В тридцатые годы у летчиков бытовали лишь два термина для определения состояния погоды: летная и нелетная. Летная — это когда четко виден естественный горизонт, линия, отделяющая небо от земли. Не виден горизонт — погода нелетная. Горизонт был для нас в те далекие годы единственным ориентиром, позволявшим в полете определять правильность положения самолета в воздушном пространстве. Правда, были и «приборы», дугообразные трубочки, наполненные спиртом, и с пузырьком воздуха посередине. Но они могли дать летчику представление о положении летящего самолета лишь при идеально правильном пилотировании, когда силы, действующие на самолет, находились в полном равновесии. Стоило же нарушиться равновесию (летчик мог этого и не заметить), как пузырьки в этих трубочках разбегались в самом неожиданном и непонятном направлении.
При хорошей видимости летчику не составляет особого труда вести самолет в горизонтальном полете. Образовался крен — горизонт встал наискосок, остается лишь немного повернуть штурвал в противоположную сторону и крена уже нет. Опустился нос и увеличивается скорость — потяни штурвал на себя и все становится на место. Все видно и все ясно. Но вот погода ухудшилась, видимый горизонт исчез… и летчик становится беспомощным.
Пытаясь при помощи рулей исправить положение, летчик еще более усугубляет его и переходит вместе с самолетом в беспорядочное падение. Если это случится в высоких облаках, то, выпав из них и увидя землю, можно еще успеть вывести самолет в нормальное положение. А если туман до земли?..
В наши дни полеты вне видимости земли стали привычными. Рейсовые реактивные лайнеры, оборудованные безотказными приборами, взлетают и садятся в дождь и в снегопад, днем и ночью.
… Первый полет «вслепую» мне довелось совершить в середине 1933 года. Конечно, не в облаках и не в тумане, а в ясный солнечный день. Заднюю кабину самолета У-2 закрыли плотным матерчатым колпаком. Перед глазами — только приборная доска. На переднем открытом сиденье полетел командир отряда Девятов, чтобы вовремя исправить положение, если я вдруг что-то «делаю не так.

- МАТЕРИАЛ ДЛЯ РАБОТЫ

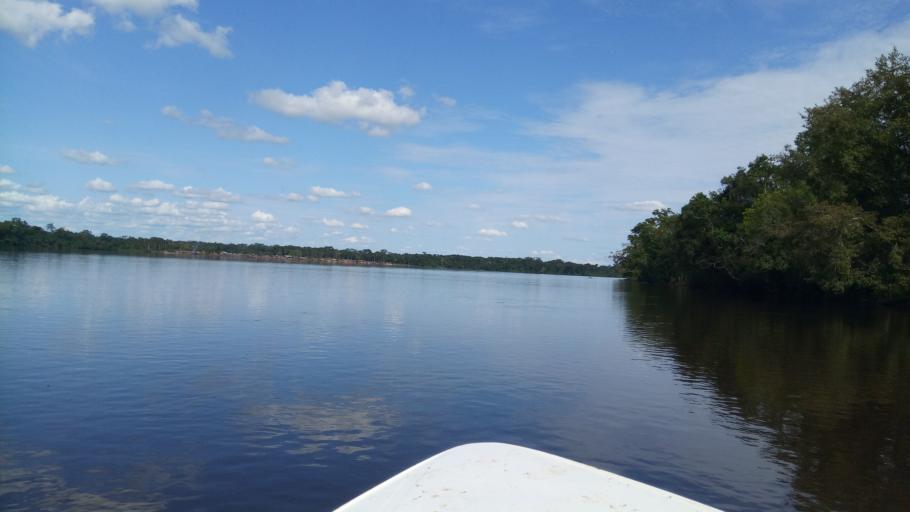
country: CD
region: Eastern Province
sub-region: Sous-Region de la Tshopo
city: Yangambi
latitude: 0.5528
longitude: 24.2397
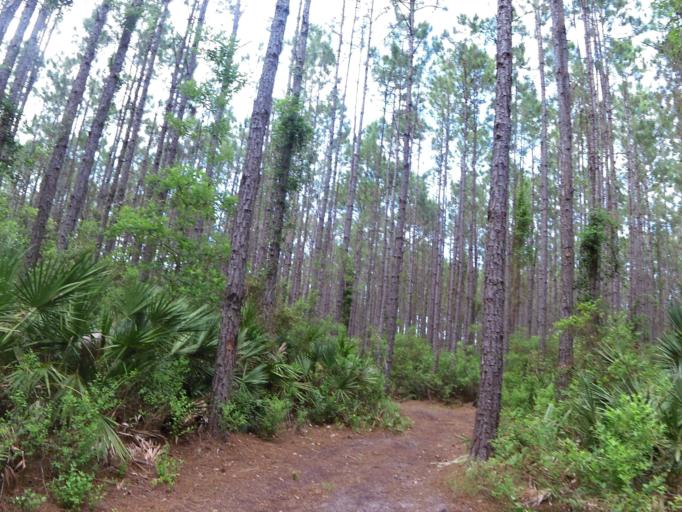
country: US
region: Florida
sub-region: Duval County
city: Atlantic Beach
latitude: 30.4560
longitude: -81.4700
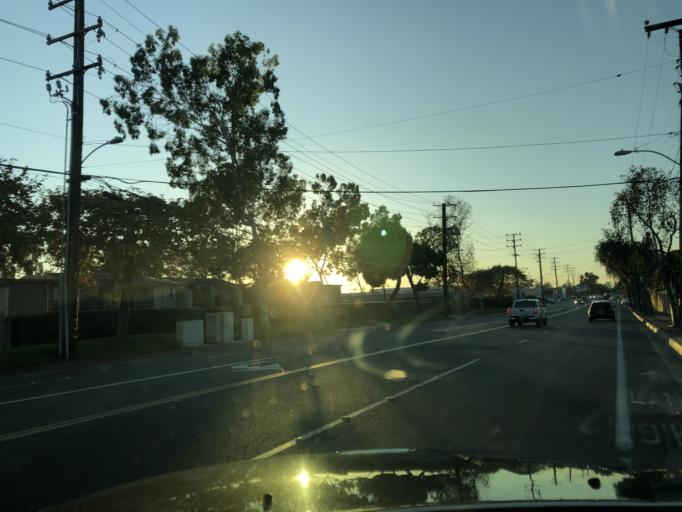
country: US
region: California
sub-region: Orange County
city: Costa Mesa
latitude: 33.6824
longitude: -117.8804
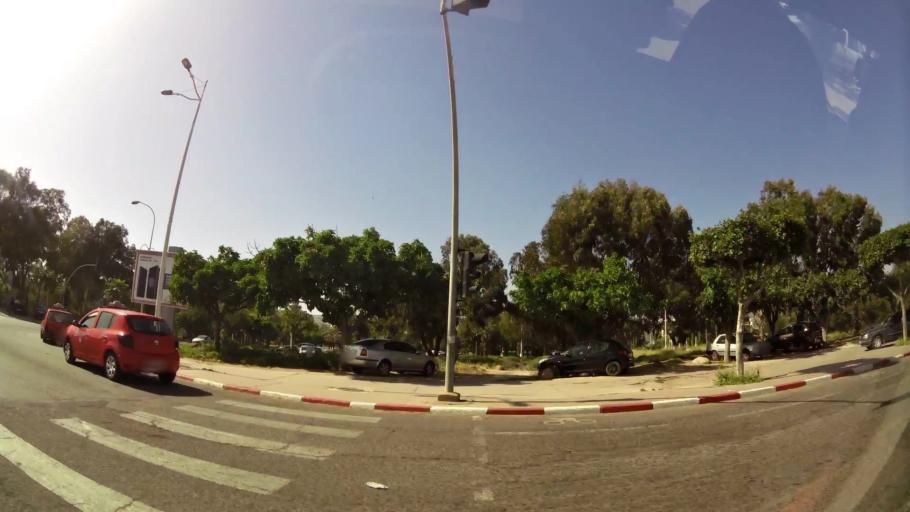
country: MA
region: Souss-Massa-Draa
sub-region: Agadir-Ida-ou-Tnan
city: Agadir
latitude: 30.4189
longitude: -9.5907
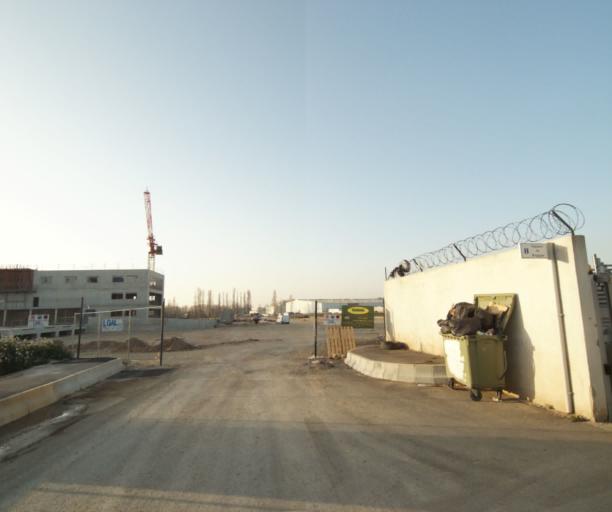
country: FR
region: Provence-Alpes-Cote d'Azur
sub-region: Departement des Bouches-du-Rhone
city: Saint-Victoret
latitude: 43.4197
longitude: 5.2628
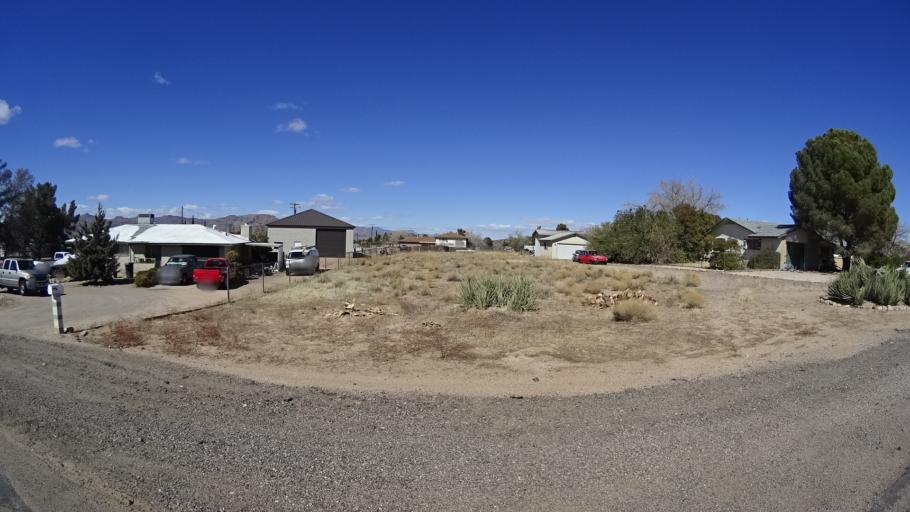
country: US
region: Arizona
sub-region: Mohave County
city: Kingman
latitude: 35.1977
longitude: -114.0049
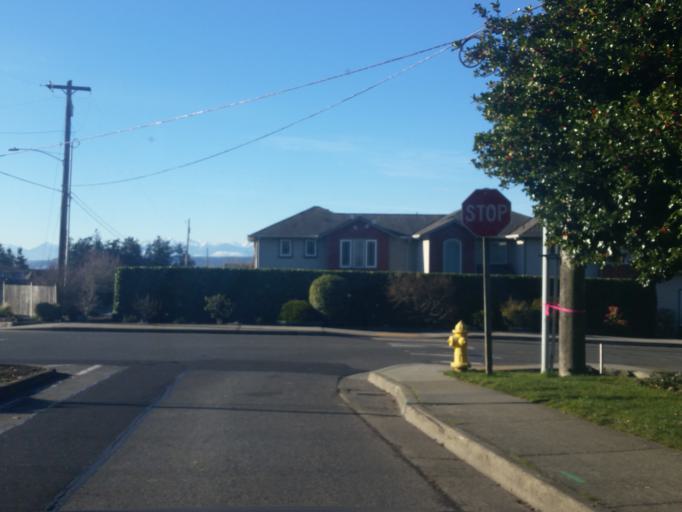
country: US
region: Washington
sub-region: Snohomish County
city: Edmonds
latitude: 47.8216
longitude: -122.3668
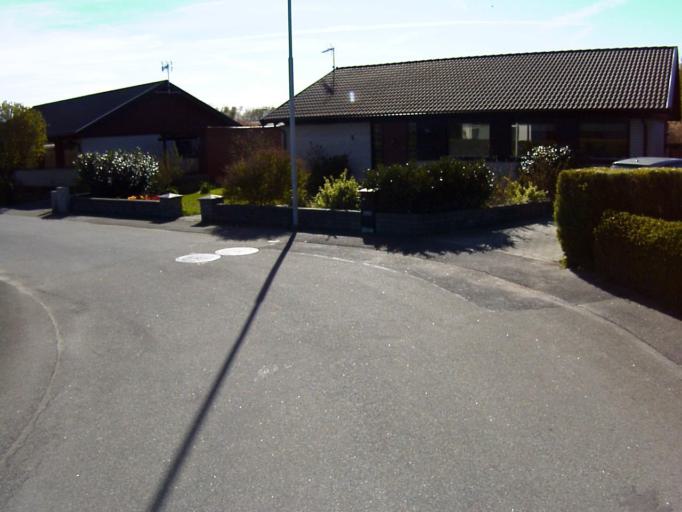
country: SE
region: Skane
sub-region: Kristianstads Kommun
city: Kristianstad
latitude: 56.0133
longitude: 14.1467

- ЗАДАНИЯ
1. Выпишите из текста о полетах вслепую всё от «В тридцатые годы» до «и непонятном направлении.» включительно.
2. Перепишите в виде нумерованного перечня строки списка: всё от строки с «longitude: -117.8804» до самого конца списка, обе границы включительно, без пустых строк. Изображения в ответ не включайте.

- ОТВЕТЫ ПО ЗАДАНИЯМ
1.
В тридцатые годы у летчиков бытовали лишь два термина для определения состояния погоды: летная и нелетная. Летная — это когда четко виден естественный горизонт, линия, отделяющая небо от земли. Не виден горизонт — погода нелетная. Горизонт был для нас в те далекие годы единственным ориентиром, позволявшим в полете определять правильность положения самолета в воздушном пространстве. Правда, были и «приборы», дугообразные трубочки, наполненные спиртом, и с пузырьком воздуха посередине. Но они могли дать летчику представление о положении летящего самолета лишь при идеально правильном пилотировании, когда силы, действующие на самолет, находились в полном равновесии. Стоило же нарушиться равновесию (летчик мог этого и не заметить), как пузырьки в этих трубочках разбегались в самом неожиданном и непонятном направлении.

2.
1. longitude: -117.8804
2. country: MA
3. region: Souss-Massa-Draa
4. sub-region: Agadir-Ida-ou-Tnan
5. city: Agadir
6. latitude: 30.4189
7. longitude: -9.5907
8. country: FR
9. region: Provence-Alpes-Cote d'Azur
10. sub-region: Departement des Bouches-du-Rhone
11. city: Saint-Victoret
12. latitude: 43.4197
13. longitude: 5.2628
14. country: US
15. region: Arizona
16. sub-region: Mohave County
17. city: Kingman
18. latitude: 35.1977
19. longitude: -114.0049
20. country: US
21. region: Washington
22. sub-region: Snohomish County
23. city: Edmonds
24. latitude: 47.8216
25. longitude: -122.3668
26. country: SE
27. region: Skane
28. sub-region: Kristianstads Kommun
29. city: Kristianstad
30. latitude: 56.0133
31. longitude: 14.1467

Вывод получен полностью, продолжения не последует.